In writing a memoir or family history is your goal a factual retelling of your memories of your life story or those of your ancestors? Or is it to imagine what it must have been like to be a particular person living at a particular time and place? Is your goal to write a personal history or a piece of creative non-fiction or to blend the two?

Richard Gilbert in his blog Narrative uses a recent interview in The Writer’s Chronicle to explore these questions.  Faye Rapoport Des Pres conducted the interview with Michael Steinberg, author of Still Pitching, a memoir of growing up in New York in the 1950s.



At the core of a memoir [And I believe a family history as well.] are facts often based on extensive research. Says Steinberg, “Memoirs are set in real time and in real places, and they include real people and real events. Whatever else we think of the form, none of us would be inclined to trust a writer who fabricated those things. It goes without saying that a memoirist’s credibility, like the journalist’s, rests in part on those things that can be verified, even fact checked.”

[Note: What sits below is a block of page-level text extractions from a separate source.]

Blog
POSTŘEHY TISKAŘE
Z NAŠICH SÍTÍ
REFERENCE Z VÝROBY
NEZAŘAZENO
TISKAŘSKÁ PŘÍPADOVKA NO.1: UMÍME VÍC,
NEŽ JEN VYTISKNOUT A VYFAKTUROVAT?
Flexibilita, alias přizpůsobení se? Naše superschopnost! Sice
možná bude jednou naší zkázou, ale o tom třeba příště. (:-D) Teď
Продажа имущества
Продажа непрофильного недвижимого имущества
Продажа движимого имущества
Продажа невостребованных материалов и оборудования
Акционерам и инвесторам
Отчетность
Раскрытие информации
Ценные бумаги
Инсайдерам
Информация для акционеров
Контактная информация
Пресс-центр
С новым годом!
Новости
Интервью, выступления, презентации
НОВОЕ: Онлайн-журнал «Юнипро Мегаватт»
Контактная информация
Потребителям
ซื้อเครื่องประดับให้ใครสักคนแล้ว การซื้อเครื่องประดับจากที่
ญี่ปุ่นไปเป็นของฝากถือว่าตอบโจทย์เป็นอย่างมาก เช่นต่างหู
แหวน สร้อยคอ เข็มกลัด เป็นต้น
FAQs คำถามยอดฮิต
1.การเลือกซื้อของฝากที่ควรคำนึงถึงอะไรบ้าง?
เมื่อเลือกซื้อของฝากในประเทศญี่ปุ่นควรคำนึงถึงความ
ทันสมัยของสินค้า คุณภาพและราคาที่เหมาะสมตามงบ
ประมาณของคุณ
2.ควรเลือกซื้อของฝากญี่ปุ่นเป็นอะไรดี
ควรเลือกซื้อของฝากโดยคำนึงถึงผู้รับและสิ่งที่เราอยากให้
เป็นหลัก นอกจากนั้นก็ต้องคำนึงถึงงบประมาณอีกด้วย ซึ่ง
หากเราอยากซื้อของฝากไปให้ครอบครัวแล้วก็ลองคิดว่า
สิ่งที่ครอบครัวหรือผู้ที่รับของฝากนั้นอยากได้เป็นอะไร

But the memoirist or family historian must make an important decision about what to do with the facts. Are the facts a limit or a point of departure?

In Steinberg’s view a writer needs to add creative elements to the facts to get at the real story. He said, “…in my memoir Still Pitching I needed to re-imagine my childhood in order to better understand it. This was the only way I could express and articulate what it felt like to be that kid growing up in New York at that particular time in history (the ‘50s). In order to understand your past—in my case, childhood—you have to be able to imagine that past and the person you once were.

Choosing that course may depart from the strictly factual.

But by using the facts of the historical context in which the people about whom you write lived, you stand a much better chance of using you imagination to bring them to life for your reader.